Search code examples
python-2.7nltklemmatization

NLTK lemmatization wrong result


I've use NLTK and got wrong result like this:

>>> print lmtzr.lemmatize('coding', 'v')
cod

I consider the answer is "code" instead of a fish. Is there anyway to solve this or other python Lib can do better job?


Solution

  • One way to fix this is to add the word 'coding' to wordnet._exception_map:

    import nltk.stem as stem
    import nltk.corpus as corpus
    wordnet = corpus.wordnet
    wordnet._exception_map['v']['coding'] = ['code']
    wnl = stem.WordNetLemmatizer()   
    
    print(wnl.lemmatize('coding', 'v'))
    # code
    

    Note that attributes which start with a single underscore are considered private -- i.e. they are not part of the public interface. So modifying wordnet._exception_map as above is not guaranteed to work in future versions of nltk. (The above works with NLTK version 3.0.0. It was found by looking at the source code for WordNetLemmatizer.lemmatize and wordnet._morphy.)
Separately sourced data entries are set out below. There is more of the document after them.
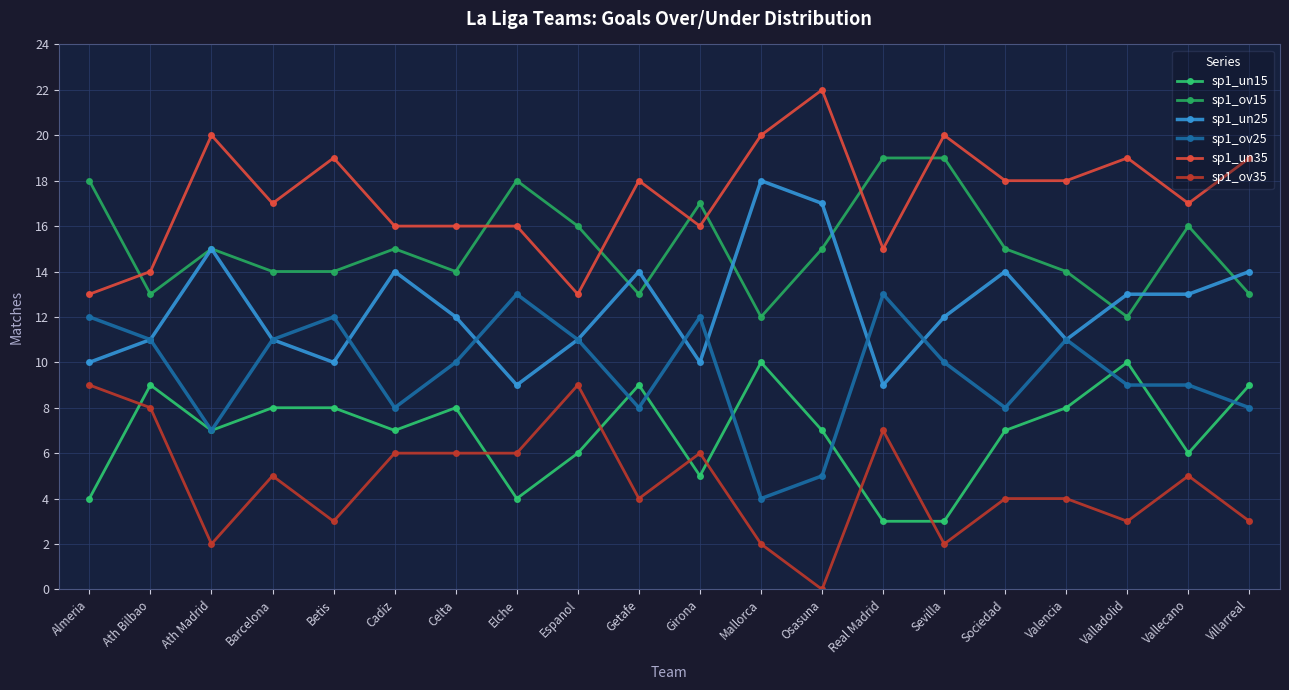

How many lines are shown in the chart?

6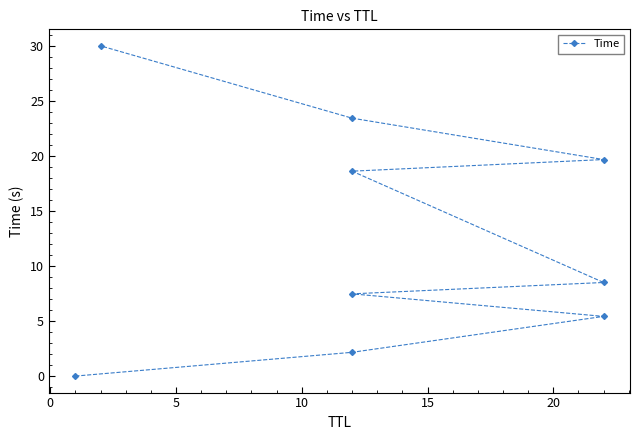

How many values exceed 8?

5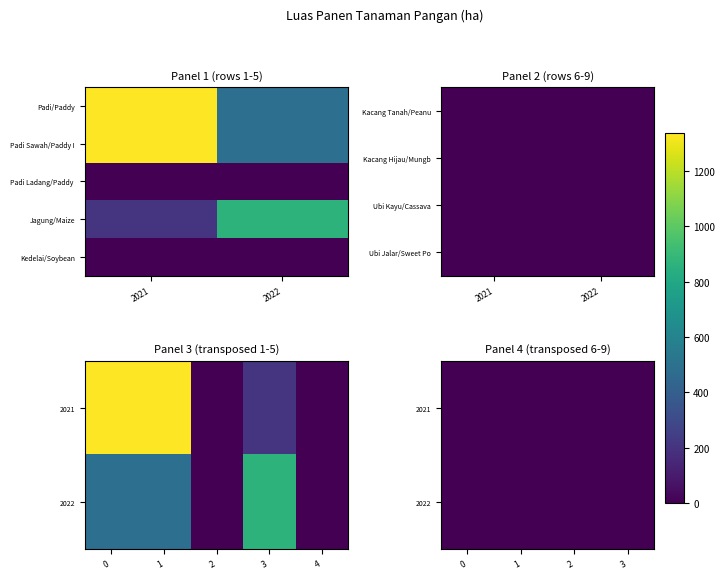

How many categories are shown in the chart?

2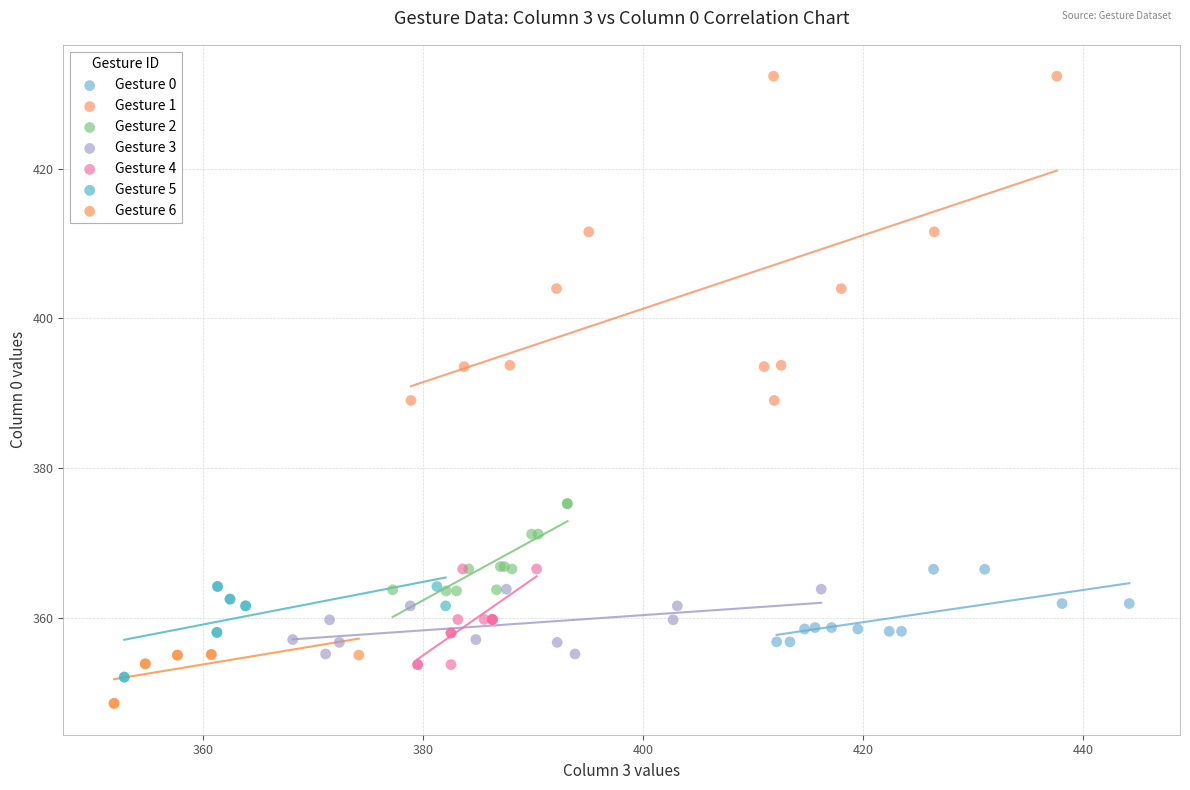

Which series contains the highest Y value?

Gesture 1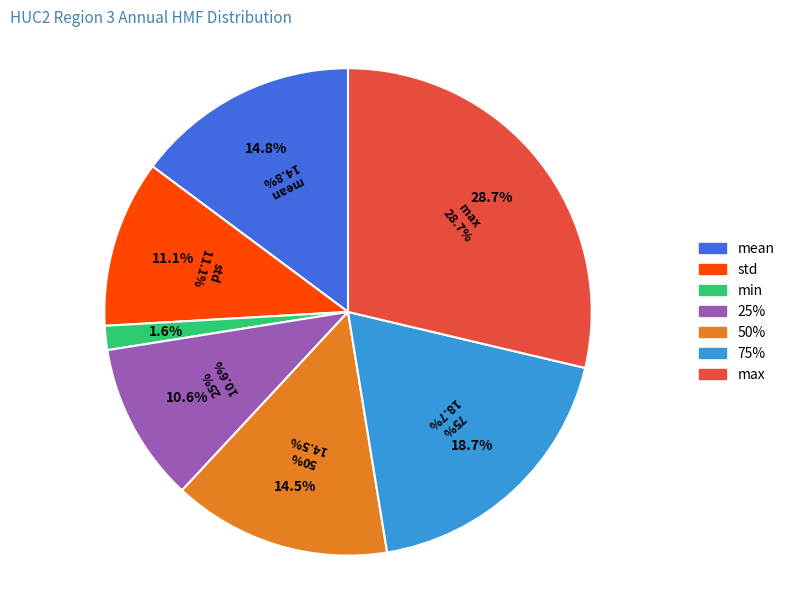

Is it true that max is 29% of the pie?

True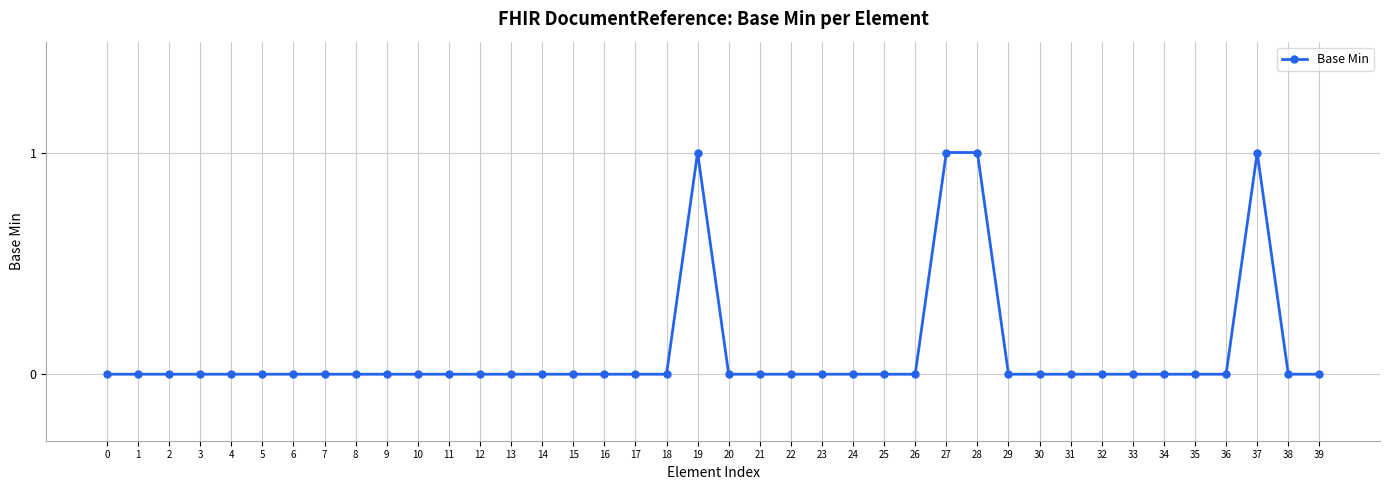

Reading left to right, what are all the values shown in this chart?

0=0	1=0	2=0	3=0	4=0	5=0	6=0	7=0	8=0	9=0	10=0	11=0	12=0	13=0	14=0	15=0	16=0	17=0	18=0	19=1	20=0	21=0	22=0	23=0	24=0	25=0	26=0	27=1	28=1	29=0	30=0	31=0	32=0	33=0	34=0	35=0	36=0	37=1	38=0	39=0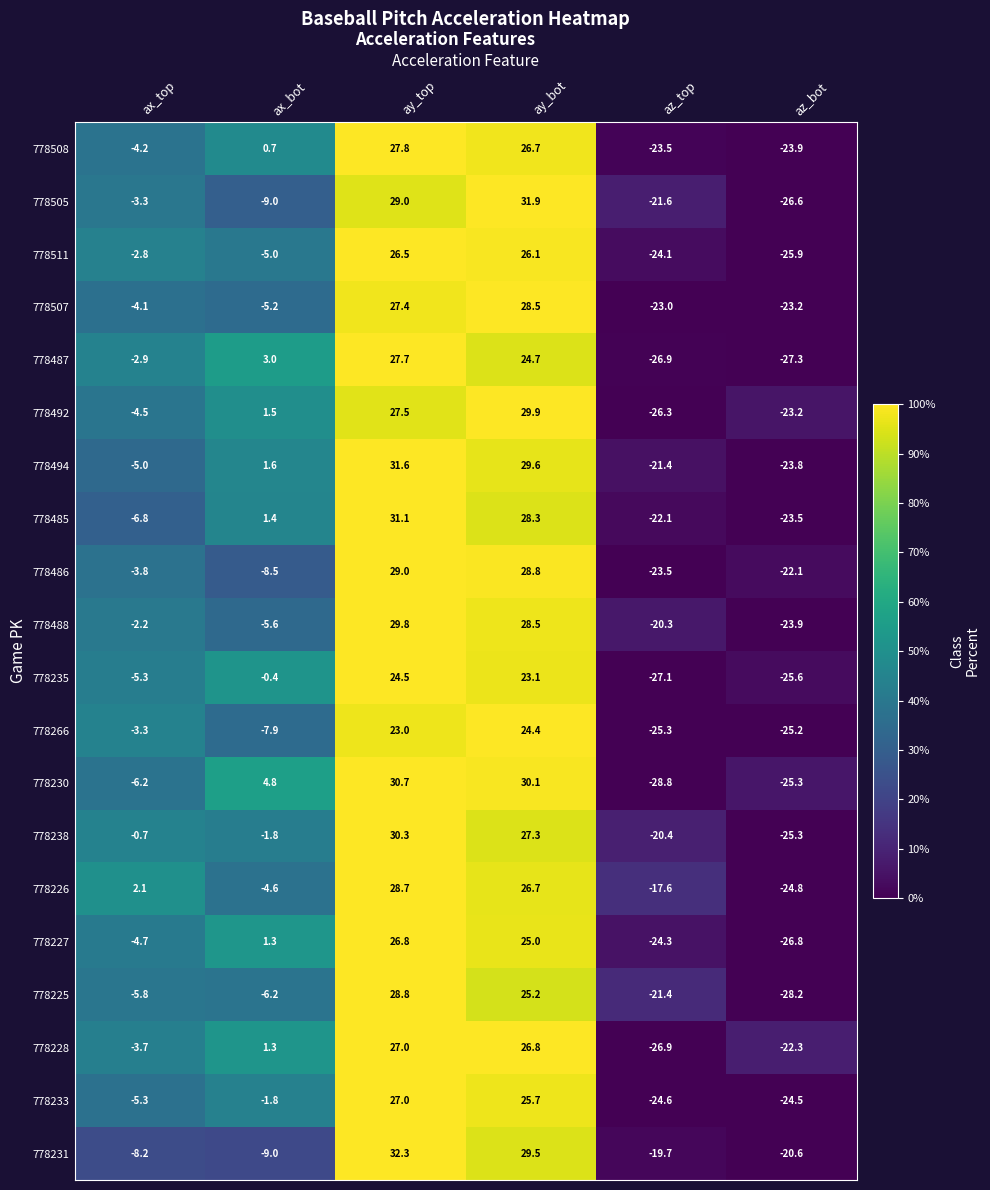

What is the sum of the 778235 values at ay_top and ax_top?

19.2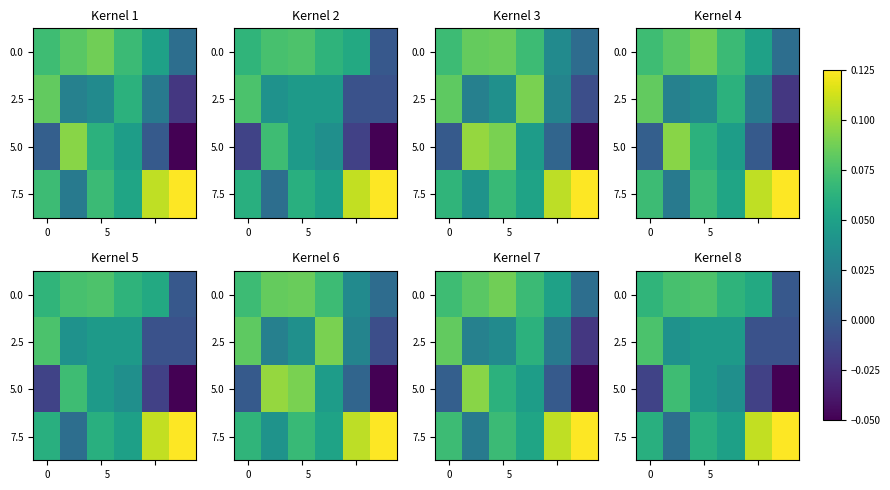

What is the difference between the second highest and minimum values in the 7.5 series?

0.1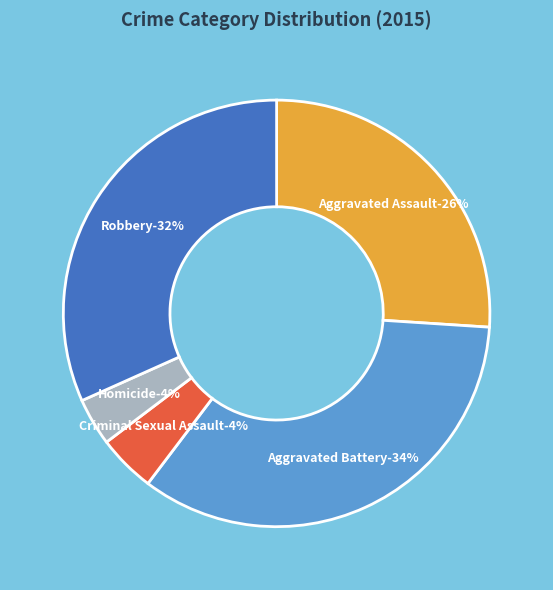

What is the smallest slice in the pie chart?

Homicide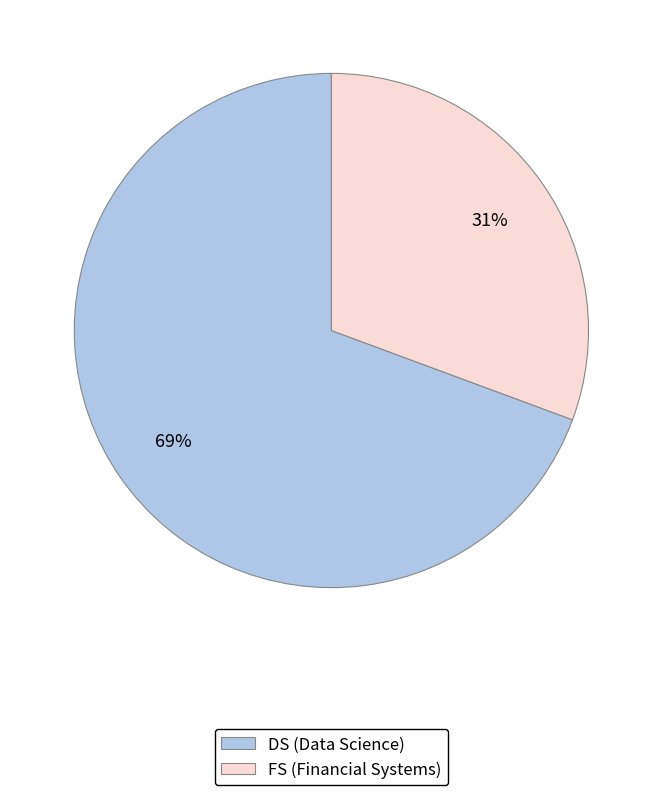

Between FS (Financial Systems) and DS (Data Science), which is larger?

DS (Data Science)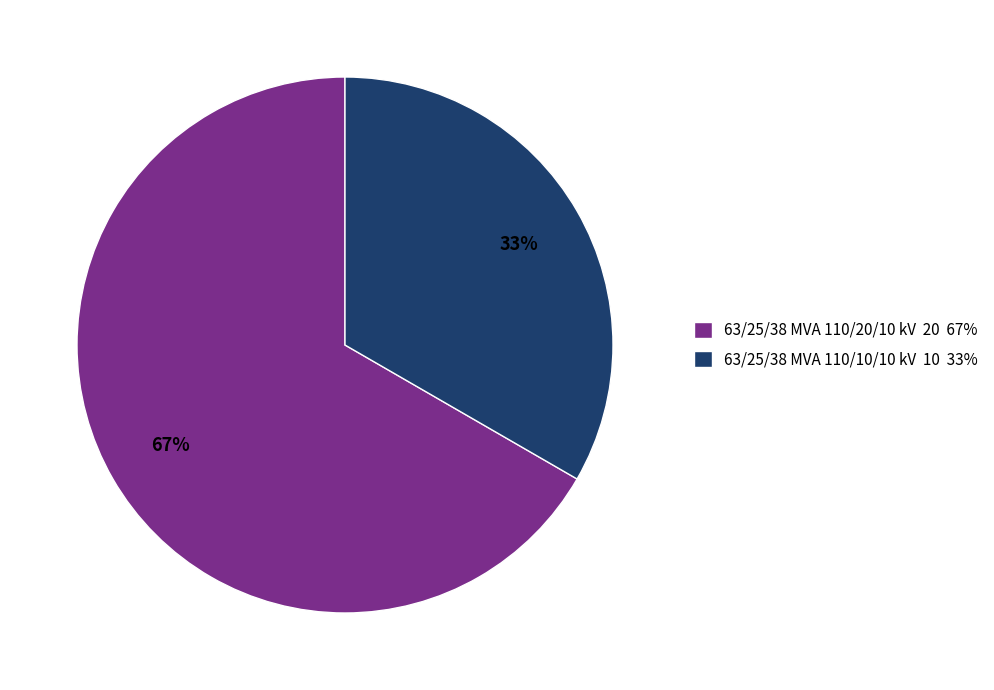

Is it true that 63/25/38 MVA 110/10/10 kV is 44% of the pie?

False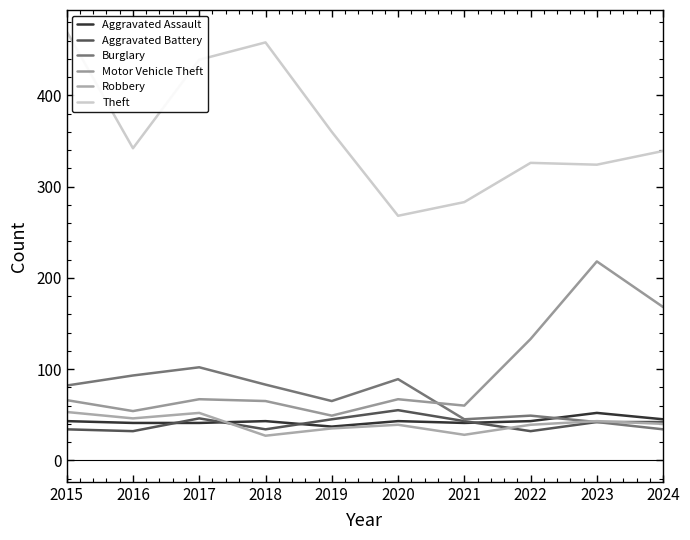

Reading left to right, what are all the values shown in this chart?

Aggravated Assault: 2015=43	2016=41	2017=41	2018=43	2019=37	2020=43	2021=41	2022=43	2023=52	2024=45
Aggravated Battery: 2015=34	2016=32	2017=46	2018=34	2019=45	2020=55	2021=43	2022=32	2023=42	2024=42
Burglary: 2015=82	2016=93	2017=102	2018=83	2019=65	2020=89	2021=45	2022=49	2023=42	2024=34
Motor Vehicle Theft: 2015=66	2016=54	2017=67	2018=65	2019=49	2020=67	2021=60	2022=133	2023=218	2024=168
Robbery: 2015=53	2016=46	2017=52	2018=27	2019=35	2020=39	2021=28	2022=39	2023=43	2024=40
Theft: 2015=470	2016=342	2017=439	2018=458	2019=360	2020=268	2021=283	2022=326	2023=324	2024=339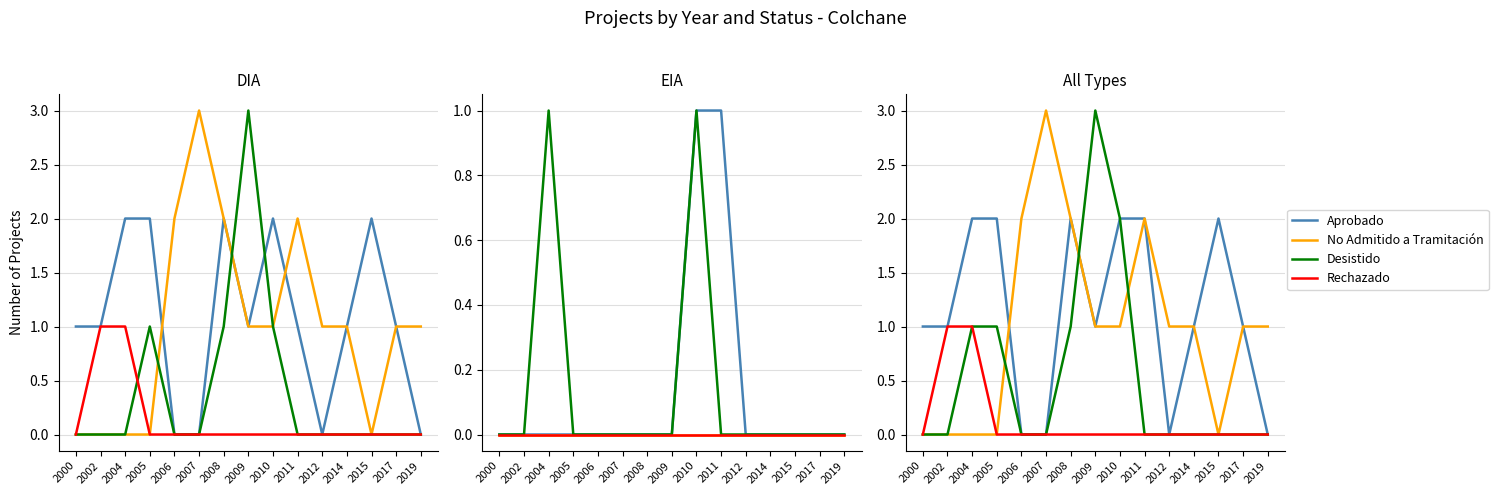

How many data points does each series have?

15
    Another way to fix the problem is to modify nltk_data/corpora/wordnet/verb.exc. The contents of the file looks like:

    cockneyfied cockneyfy
    codded cod
    codding cod
    codified codify
    cogged cog
    cogging cog
    

    if you add

    coding code
    

    then this exception is added to wordnet._exception_map automatically for you.

    The third option, less hacky then the previous two, is to convince the developers of Wordnet to add coding code to nltk_data/copora/wordnet/verb.exc.